La technique de course pourrait également être en cause dans ce syndrome, particulièrement si cette dernière génère beaucoup de déplacement du genou vers la ligne médiane du corps lors de la foulée (adduction). Des modifications dans la technique elle-même ou dans les souliers peuvent alors être à prendre en considération. Des souliers supportant les arches plantaires (ou des orthèses) peuvent stabiliser davantage les pieds. Cela aura pour effet de réduire le déplacement du genou vers l’intérieur lors de la course.

 

L’effet de la sensibilisation centrale

La sensibilisation centrale est un mécanisme de protection normal du système nerveux lorsqu’on s’expose à de la douleur trop fréquemment. Ce mécanisme fait en sorte d’abaisser notre seuil de sensibilité dans le but de nous protéger. C’est pour cela que, si on ne prend pas en charge le problème rapidement, nous serons de moins en moins capables de courir longtemps avant l’apparition de la douleur. Le principe no pain no gain ne s’applique pas ici !

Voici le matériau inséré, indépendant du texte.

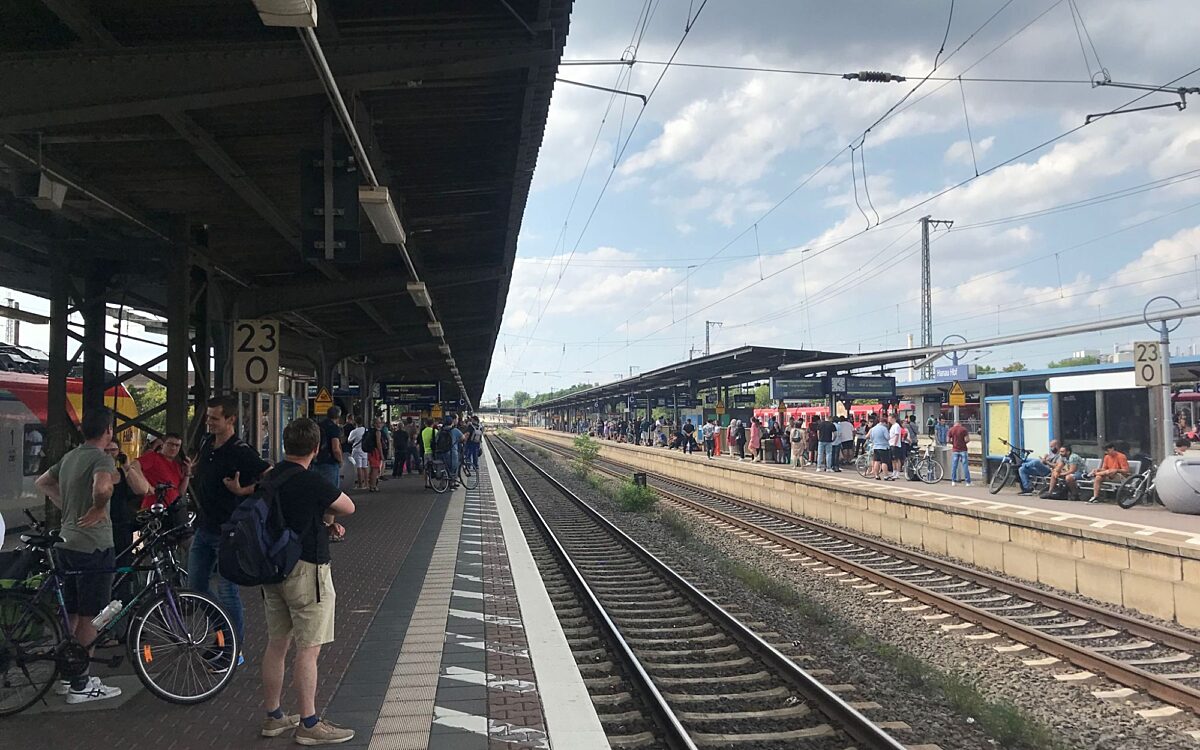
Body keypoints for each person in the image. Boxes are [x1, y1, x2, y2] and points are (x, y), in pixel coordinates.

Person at [259, 418, 356, 744]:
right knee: (308, 649)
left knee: (276, 644)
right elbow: (348, 506)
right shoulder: (311, 481)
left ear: (285, 444)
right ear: (316, 448)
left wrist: (323, 521)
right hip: (306, 570)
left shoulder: (270, 477)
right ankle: (309, 723)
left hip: (272, 570)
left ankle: (274, 716)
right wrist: (328, 516)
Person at [33, 407, 122, 704]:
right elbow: (103, 487)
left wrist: (68, 506)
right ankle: (81, 684)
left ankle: (66, 673)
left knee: (70, 611)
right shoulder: (101, 458)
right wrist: (97, 507)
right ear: (108, 430)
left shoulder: (70, 457)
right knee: (91, 615)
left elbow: (42, 482)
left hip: (66, 543)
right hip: (93, 545)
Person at [189, 395, 270, 650]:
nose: (209, 422)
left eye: (215, 418)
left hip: (228, 531)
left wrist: (243, 490)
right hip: (204, 526)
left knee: (227, 591)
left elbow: (269, 477)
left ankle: (232, 647)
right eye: (208, 417)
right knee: (196, 587)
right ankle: (223, 633)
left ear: (231, 419)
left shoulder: (241, 451)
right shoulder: (207, 442)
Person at [135, 432, 190, 510]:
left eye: (177, 445)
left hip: (172, 509)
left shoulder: (176, 465)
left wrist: (187, 474)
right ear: (162, 444)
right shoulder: (153, 457)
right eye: (170, 444)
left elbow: (180, 492)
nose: (173, 448)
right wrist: (147, 486)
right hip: (154, 509)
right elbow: (134, 466)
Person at [312, 407, 343, 490]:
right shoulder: (334, 428)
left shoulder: (318, 426)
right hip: (330, 463)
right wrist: (340, 460)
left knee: (318, 489)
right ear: (338, 416)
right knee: (331, 491)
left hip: (316, 461)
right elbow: (335, 449)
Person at [361, 418, 384, 492]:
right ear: (375, 424)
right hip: (375, 451)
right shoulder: (377, 432)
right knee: (375, 469)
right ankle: (373, 486)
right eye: (378, 423)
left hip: (370, 451)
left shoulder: (369, 431)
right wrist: (381, 454)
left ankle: (371, 485)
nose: (379, 424)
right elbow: (378, 443)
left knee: (371, 468)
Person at [947, 419, 971, 486]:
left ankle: (953, 481)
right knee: (965, 466)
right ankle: (968, 482)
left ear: (954, 424)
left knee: (954, 466)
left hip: (955, 450)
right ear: (960, 424)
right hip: (963, 449)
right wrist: (963, 443)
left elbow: (948, 440)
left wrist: (953, 443)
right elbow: (967, 440)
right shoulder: (964, 429)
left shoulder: (951, 430)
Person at [345, 419, 368, 490]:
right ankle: (366, 483)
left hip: (357, 450)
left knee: (359, 467)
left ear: (355, 423)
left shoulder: (354, 431)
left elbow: (349, 440)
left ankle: (360, 485)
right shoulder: (366, 430)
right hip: (365, 450)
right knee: (365, 467)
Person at [887, 413, 905, 480]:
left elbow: (897, 435)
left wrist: (895, 443)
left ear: (893, 418)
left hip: (895, 445)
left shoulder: (896, 426)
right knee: (893, 459)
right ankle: (894, 471)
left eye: (890, 418)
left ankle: (897, 473)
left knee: (896, 459)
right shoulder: (892, 426)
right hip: (891, 444)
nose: (889, 420)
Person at [420, 418, 436, 488]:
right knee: (434, 467)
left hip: (425, 451)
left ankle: (426, 483)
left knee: (426, 468)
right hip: (432, 452)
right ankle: (432, 482)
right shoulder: (435, 431)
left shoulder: (423, 431)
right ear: (433, 423)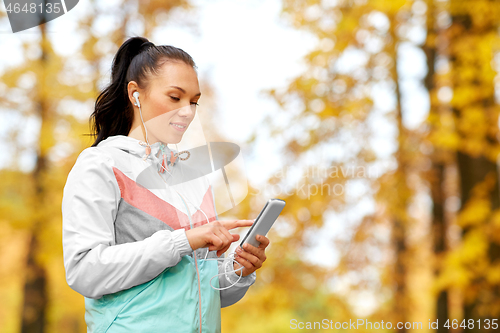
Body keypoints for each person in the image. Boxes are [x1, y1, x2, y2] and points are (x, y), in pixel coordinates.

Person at [61, 36, 270, 333]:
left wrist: (238, 269)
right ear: (135, 94)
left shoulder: (195, 178)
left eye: (194, 101)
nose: (187, 111)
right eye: (175, 97)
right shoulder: (101, 165)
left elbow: (202, 289)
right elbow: (85, 271)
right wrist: (184, 240)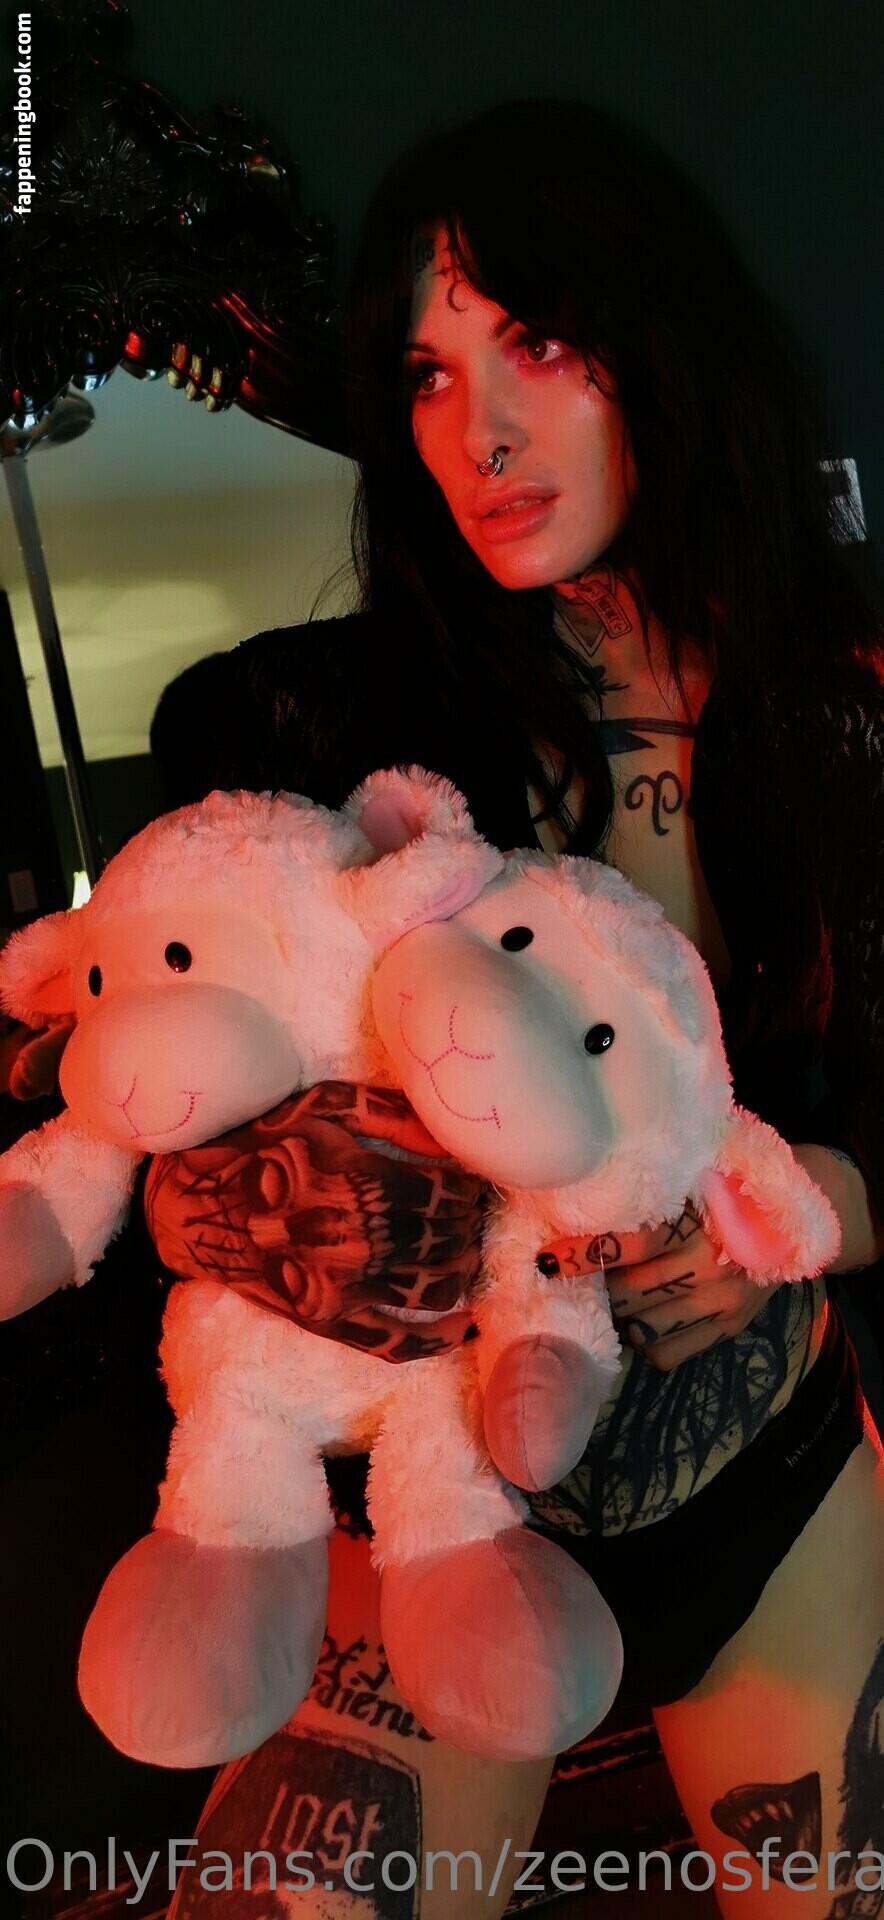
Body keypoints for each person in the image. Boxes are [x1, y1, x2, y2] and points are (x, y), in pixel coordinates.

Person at [154, 100, 883, 1917]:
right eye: (427, 371)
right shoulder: (316, 735)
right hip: (439, 1509)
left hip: (769, 1460)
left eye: (537, 344)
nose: (475, 432)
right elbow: (177, 1103)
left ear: (667, 344)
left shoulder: (845, 712)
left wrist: (810, 1213)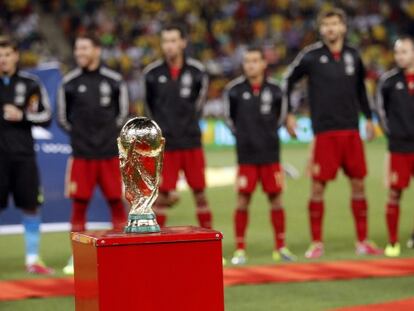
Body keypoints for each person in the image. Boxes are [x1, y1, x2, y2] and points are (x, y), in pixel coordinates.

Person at [285, 8, 382, 259]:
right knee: (317, 188)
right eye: (326, 24)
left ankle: (362, 241)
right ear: (321, 29)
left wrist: (369, 119)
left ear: (343, 27)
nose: (330, 28)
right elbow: (287, 81)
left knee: (358, 185)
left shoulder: (353, 55)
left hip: (351, 130)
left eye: (335, 24)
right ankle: (316, 243)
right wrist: (289, 113)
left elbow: (361, 90)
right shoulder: (311, 56)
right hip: (324, 132)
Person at [57, 33, 129, 274]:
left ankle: (121, 253)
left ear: (97, 50)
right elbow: (63, 119)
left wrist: (107, 136)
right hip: (82, 155)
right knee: (79, 206)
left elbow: (123, 114)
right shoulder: (69, 82)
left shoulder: (115, 80)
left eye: (84, 48)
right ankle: (75, 257)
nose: (80, 53)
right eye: (77, 49)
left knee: (116, 203)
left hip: (109, 154)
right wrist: (82, 137)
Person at [224, 47, 296, 265]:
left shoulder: (276, 90)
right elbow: (229, 119)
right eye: (247, 61)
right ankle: (240, 249)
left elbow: (281, 116)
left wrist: (265, 135)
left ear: (264, 64)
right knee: (243, 200)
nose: (250, 65)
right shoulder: (234, 90)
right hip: (246, 155)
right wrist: (245, 136)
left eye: (255, 61)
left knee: (276, 200)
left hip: (270, 154)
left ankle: (281, 247)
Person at [143, 24, 212, 229]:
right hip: (165, 145)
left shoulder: (197, 72)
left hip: (191, 141)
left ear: (183, 43)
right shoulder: (152, 74)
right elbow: (149, 109)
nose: (169, 46)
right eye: (165, 41)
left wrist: (186, 125)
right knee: (162, 195)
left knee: (199, 193)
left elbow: (198, 107)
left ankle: (210, 242)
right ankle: (156, 246)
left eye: (173, 41)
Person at [0, 38, 53, 274]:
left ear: (16, 56)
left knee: (30, 206)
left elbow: (46, 116)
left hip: (23, 157)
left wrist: (21, 115)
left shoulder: (31, 83)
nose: (3, 59)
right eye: (0, 55)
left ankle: (33, 259)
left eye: (7, 54)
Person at [376, 36, 414, 256]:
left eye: (405, 51)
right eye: (398, 52)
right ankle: (392, 242)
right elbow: (381, 112)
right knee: (394, 193)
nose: (400, 56)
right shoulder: (388, 81)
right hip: (399, 147)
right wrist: (394, 134)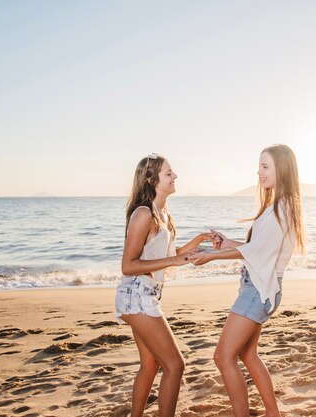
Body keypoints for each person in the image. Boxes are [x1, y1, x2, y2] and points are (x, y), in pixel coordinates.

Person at [188, 144, 305, 417]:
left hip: (258, 289)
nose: (259, 173)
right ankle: (273, 414)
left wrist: (211, 256)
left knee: (223, 356)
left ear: (281, 169)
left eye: (265, 167)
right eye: (259, 167)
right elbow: (259, 247)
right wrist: (226, 243)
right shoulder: (278, 205)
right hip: (261, 287)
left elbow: (257, 251)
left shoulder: (282, 207)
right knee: (247, 355)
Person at [115, 153, 214, 417]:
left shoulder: (163, 215)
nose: (175, 176)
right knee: (175, 365)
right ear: (152, 180)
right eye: (169, 173)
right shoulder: (143, 214)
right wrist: (175, 259)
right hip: (136, 296)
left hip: (147, 295)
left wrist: (199, 240)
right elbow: (128, 265)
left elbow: (169, 255)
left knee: (149, 364)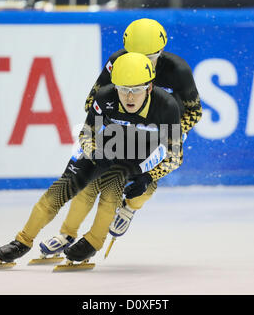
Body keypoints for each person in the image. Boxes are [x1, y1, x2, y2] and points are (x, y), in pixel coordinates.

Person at [0, 52, 183, 264]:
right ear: (114, 87)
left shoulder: (167, 106)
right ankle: (22, 240)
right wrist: (94, 153)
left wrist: (148, 176)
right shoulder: (104, 96)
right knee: (66, 188)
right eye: (123, 90)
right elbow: (86, 133)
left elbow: (174, 156)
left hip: (140, 156)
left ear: (149, 88)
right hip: (107, 146)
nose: (130, 97)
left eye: (137, 90)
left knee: (113, 190)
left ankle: (95, 240)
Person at [39, 18, 202, 258]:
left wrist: (169, 130)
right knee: (92, 176)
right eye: (132, 57)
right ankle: (68, 233)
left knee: (146, 174)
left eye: (149, 60)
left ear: (162, 52)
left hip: (162, 127)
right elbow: (91, 102)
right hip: (123, 125)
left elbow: (195, 113)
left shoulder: (179, 70)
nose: (138, 66)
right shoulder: (117, 62)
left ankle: (129, 208)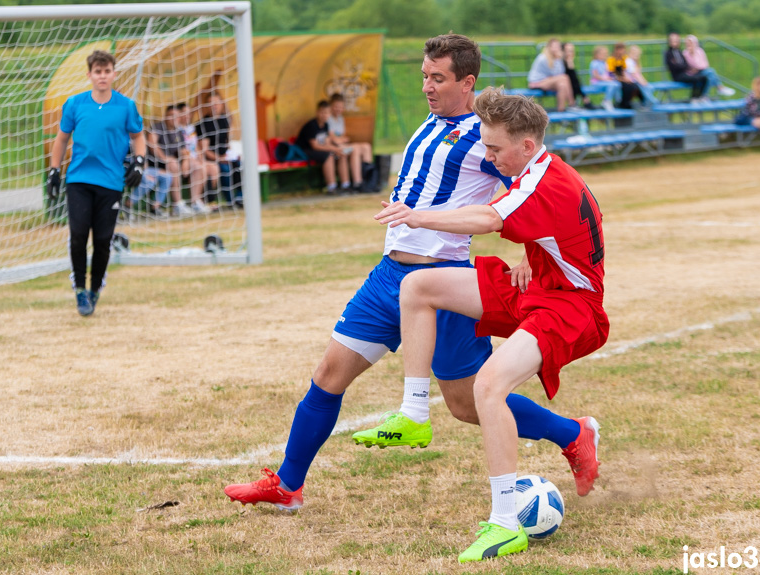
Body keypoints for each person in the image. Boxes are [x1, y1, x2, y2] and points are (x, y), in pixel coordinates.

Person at [223, 35, 587, 517]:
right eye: (424, 76)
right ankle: (288, 485)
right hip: (388, 276)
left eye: (438, 78)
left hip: (442, 285)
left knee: (464, 402)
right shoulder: (430, 121)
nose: (428, 86)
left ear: (467, 82)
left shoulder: (486, 135)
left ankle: (574, 434)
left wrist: (530, 254)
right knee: (329, 374)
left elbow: (528, 191)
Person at [372, 87, 608, 563]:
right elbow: (545, 223)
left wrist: (416, 217)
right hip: (540, 286)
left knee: (488, 385)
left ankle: (504, 523)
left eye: (494, 147)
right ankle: (415, 413)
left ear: (525, 145)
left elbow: (486, 217)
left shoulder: (546, 184)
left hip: (572, 309)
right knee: (418, 287)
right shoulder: (537, 168)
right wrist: (530, 252)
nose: (487, 154)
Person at [47, 49, 145, 316]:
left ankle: (95, 289)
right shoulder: (75, 104)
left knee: (102, 240)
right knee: (78, 236)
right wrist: (54, 170)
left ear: (114, 73)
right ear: (89, 75)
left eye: (107, 71)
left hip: (111, 182)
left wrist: (139, 161)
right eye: (97, 72)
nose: (102, 76)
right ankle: (80, 289)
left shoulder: (125, 106)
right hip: (79, 179)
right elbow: (61, 139)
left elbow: (138, 136)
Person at [296, 100, 362, 194]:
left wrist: (337, 150)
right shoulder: (311, 125)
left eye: (327, 113)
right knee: (329, 156)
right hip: (305, 151)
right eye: (322, 112)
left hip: (319, 150)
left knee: (341, 154)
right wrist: (334, 149)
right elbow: (315, 146)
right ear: (317, 112)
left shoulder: (326, 125)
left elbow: (326, 143)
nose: (324, 115)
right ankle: (331, 187)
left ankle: (345, 185)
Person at [197, 91, 242, 206]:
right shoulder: (203, 124)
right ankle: (229, 200)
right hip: (212, 158)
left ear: (221, 104)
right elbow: (204, 150)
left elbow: (227, 142)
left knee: (239, 165)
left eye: (216, 103)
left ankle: (240, 197)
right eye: (211, 103)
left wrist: (232, 154)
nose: (214, 106)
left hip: (225, 155)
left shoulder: (225, 120)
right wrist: (219, 158)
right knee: (225, 169)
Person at [148, 105, 194, 218]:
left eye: (176, 116)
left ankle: (196, 202)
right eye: (171, 115)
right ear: (165, 116)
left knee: (198, 165)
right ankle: (178, 204)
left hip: (173, 162)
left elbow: (184, 150)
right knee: (173, 164)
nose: (174, 118)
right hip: (155, 162)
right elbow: (152, 144)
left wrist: (186, 161)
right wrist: (165, 158)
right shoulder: (157, 127)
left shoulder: (179, 131)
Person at [327, 92, 377, 193]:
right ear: (331, 106)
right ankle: (357, 182)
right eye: (336, 106)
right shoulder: (328, 119)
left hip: (343, 146)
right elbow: (334, 139)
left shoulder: (340, 119)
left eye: (341, 107)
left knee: (366, 146)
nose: (338, 109)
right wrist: (341, 139)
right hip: (336, 149)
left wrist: (341, 139)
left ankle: (369, 180)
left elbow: (342, 137)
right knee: (356, 148)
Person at [176, 102, 218, 213]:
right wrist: (191, 159)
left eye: (189, 113)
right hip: (184, 160)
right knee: (200, 168)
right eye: (184, 113)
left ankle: (208, 200)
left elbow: (196, 146)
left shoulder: (191, 128)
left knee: (213, 168)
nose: (187, 116)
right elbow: (181, 149)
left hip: (194, 158)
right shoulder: (177, 130)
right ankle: (195, 201)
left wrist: (200, 157)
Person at [526, 38, 573, 112]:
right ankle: (572, 103)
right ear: (549, 47)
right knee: (565, 77)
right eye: (555, 46)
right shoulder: (543, 58)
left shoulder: (556, 59)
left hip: (548, 81)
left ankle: (561, 110)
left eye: (558, 46)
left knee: (562, 85)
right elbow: (556, 74)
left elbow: (560, 72)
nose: (557, 48)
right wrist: (559, 58)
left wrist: (559, 59)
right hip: (537, 82)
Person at [663, 33, 708, 102]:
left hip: (685, 73)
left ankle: (701, 96)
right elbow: (674, 67)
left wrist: (688, 68)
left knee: (704, 78)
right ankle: (694, 98)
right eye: (674, 40)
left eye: (677, 40)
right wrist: (682, 66)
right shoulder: (668, 53)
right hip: (677, 76)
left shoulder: (679, 51)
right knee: (695, 79)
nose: (676, 42)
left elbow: (684, 64)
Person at [607, 42, 643, 109]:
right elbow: (611, 74)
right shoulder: (611, 59)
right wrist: (623, 79)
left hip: (622, 77)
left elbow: (624, 70)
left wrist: (626, 78)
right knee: (626, 86)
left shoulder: (623, 58)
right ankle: (623, 103)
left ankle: (638, 102)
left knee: (634, 86)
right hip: (614, 79)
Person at [562, 42, 596, 110]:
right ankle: (584, 99)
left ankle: (580, 100)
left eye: (571, 51)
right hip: (561, 85)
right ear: (563, 51)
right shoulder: (560, 62)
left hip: (570, 86)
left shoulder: (569, 61)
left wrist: (570, 62)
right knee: (573, 79)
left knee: (574, 79)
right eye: (568, 51)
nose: (570, 53)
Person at [589, 45, 621, 111]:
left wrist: (613, 77)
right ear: (597, 54)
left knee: (617, 84)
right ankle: (606, 101)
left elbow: (609, 73)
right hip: (597, 83)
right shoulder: (594, 63)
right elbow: (595, 75)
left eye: (606, 54)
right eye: (603, 54)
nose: (605, 55)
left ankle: (618, 101)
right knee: (612, 85)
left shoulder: (605, 63)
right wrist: (606, 79)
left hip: (605, 82)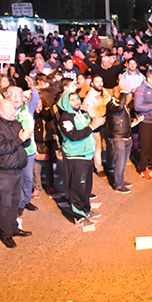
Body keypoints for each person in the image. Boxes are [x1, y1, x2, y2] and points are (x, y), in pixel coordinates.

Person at [0, 99, 33, 247]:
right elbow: (0, 148)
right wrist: (20, 139)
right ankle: (5, 233)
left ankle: (13, 227)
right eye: (11, 109)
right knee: (6, 203)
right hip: (4, 170)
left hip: (17, 167)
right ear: (0, 111)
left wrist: (26, 139)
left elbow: (23, 143)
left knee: (15, 201)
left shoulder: (15, 123)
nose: (14, 111)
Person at [57, 80, 106, 226]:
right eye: (72, 100)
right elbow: (74, 135)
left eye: (76, 98)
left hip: (87, 156)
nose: (76, 101)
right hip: (76, 157)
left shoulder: (82, 114)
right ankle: (78, 216)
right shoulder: (65, 118)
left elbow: (90, 129)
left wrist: (97, 123)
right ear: (66, 103)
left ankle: (86, 208)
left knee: (86, 186)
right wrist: (91, 127)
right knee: (77, 187)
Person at [4, 86, 40, 215]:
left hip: (28, 149)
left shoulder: (27, 108)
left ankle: (25, 200)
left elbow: (35, 100)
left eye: (18, 95)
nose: (16, 97)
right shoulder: (5, 111)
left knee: (27, 177)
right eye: (12, 95)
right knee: (15, 178)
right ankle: (17, 202)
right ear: (7, 98)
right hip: (12, 150)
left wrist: (33, 88)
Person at [105, 88, 133, 194]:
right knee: (120, 162)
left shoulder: (123, 106)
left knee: (124, 161)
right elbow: (119, 108)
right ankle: (118, 185)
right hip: (118, 137)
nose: (125, 96)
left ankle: (120, 180)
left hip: (126, 136)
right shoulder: (111, 105)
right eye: (121, 93)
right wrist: (124, 93)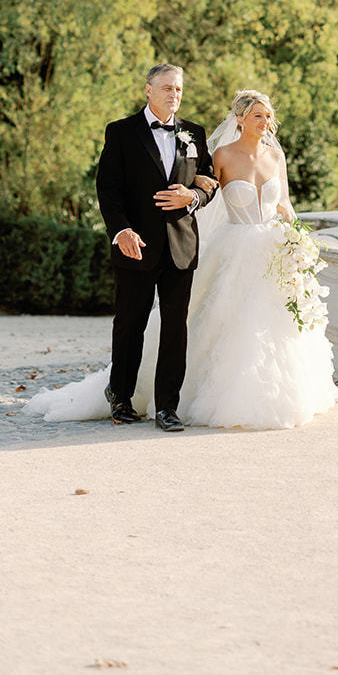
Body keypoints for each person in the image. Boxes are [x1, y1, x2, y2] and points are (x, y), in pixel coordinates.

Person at [25, 88, 338, 431]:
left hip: (274, 250)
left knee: (271, 326)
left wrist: (299, 240)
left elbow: (283, 204)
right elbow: (202, 184)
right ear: (239, 119)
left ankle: (277, 395)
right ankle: (140, 396)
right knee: (212, 322)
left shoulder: (275, 158)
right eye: (257, 116)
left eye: (267, 116)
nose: (264, 122)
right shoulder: (219, 153)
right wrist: (192, 193)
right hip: (233, 250)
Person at [93, 62, 216, 432]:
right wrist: (121, 231)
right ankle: (121, 398)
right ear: (148, 90)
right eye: (166, 88)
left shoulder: (194, 133)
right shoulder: (121, 132)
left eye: (177, 89)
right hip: (136, 245)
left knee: (175, 328)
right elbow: (108, 190)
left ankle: (168, 408)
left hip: (181, 245)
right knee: (130, 325)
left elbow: (210, 182)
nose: (173, 95)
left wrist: (191, 197)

Pour désensibiliser le système nerveux, il faut respecter une règle en douleur appelée « point d’inflexion ». Simplement, il faut veiller à ne pas franchir le seuil de temps ou de distance qui permet à la douleur d’augmenter lors de la course. Disons que votre genou vous incommode à une douleur subjective de 2/10 dans la vie de tous les jours. Lorsque vous courez pendant 10 minutes, vous constatez que cette douleur augmente à 5/10. Vous devriez donc, pendant votre réhabilitation, courir initialement pendant moins de 10 minutes afin d’éviter de sensibiliser votre organisme à la douleur. Cinq minutes peuvent suffire au départ. En effet, il est souvent possible de continuer à courir, à condition d’être disciplinés par rapport à nos temps et de cesser l’activité avant que la douleur augmente. Lorsque le principe du point d’inflexion est respecté, il vous sera possible de recommencer à courir de plus en plus longtemps au fil des jours et des semaines sans provoquer de la douleur. En réduisant votre volume de course, vous pourrez ainsi vous attaquer aux autres facteurs pouvant avoir causé le développement du syndrome comme la gestion de la progression du volume de course, la force et le contrôle des muscles des hanches, la technique de course ou encore les chaussures.

 

En conclusion

Le syndrome de l’essuie-glace est une blessure musculosquelettique du genou latéral qui touche surtout les coureurs et les coureuses. Son origine reste encore incertaine, à ce jour. Néanmoins, il semble que suivre une série d’étapes bien définies permette de bien récupérer de ce syndrome :

  1. Réduire l’exposition aux activités douloureuses pour éviter la sensibilisation (réduire le temps ou la distance de course);
  2. Gérer la douleur par l’intermédiaire de différentes modalités qui permettent de l’atténuer comme l’utilisation de glace, la prise d’analgésiques ou d’anti-inflammatoires, la thérapie manuelle comme la physiothérapie, l’ostéopathie ou la kinésithérapie, etc., si nécessaire;
  3. Renforcer la hanche du côté du genou problématique avec des exercices graduellement de plus en plus difficiles;
  4. Travailler sur la technique de course avec un kinésiologue et/ou choisir une chaussure supportant davantage les arches plantaires, si nécessaire;
  5. Réintroduire très graduellement les activités de course à pied.

Lorsque la blessure est bien prise en charge, la plupart des gens n’auront plus de symptômes douloureux après une période variant de six à huit semaines. Lors de la reprise de la course de manière plus assidue, commencez par courir en laissant une journée de repos entre les entraînements. Évitez la course en pente descendante lors de la reprise initiale. Augmentez très graduellement votre temps de course ou votre distance (visez un maximum de 10 % par semaine) afin d’éviter une réapparition du problème. Bon succès !

 

RÉFÉRENCES

Geisler, P. et al. Iliotibial band pathology, 2020.

Hadeed, A. et al. Iliotibial Band Friction Syndrome, NCBI, 2020

Taunton JE, Ryan MB, Clement DB, et al. A retrospective case-control analysis of 2002 running injuries. Br J Sports Med 2002;2:95–101.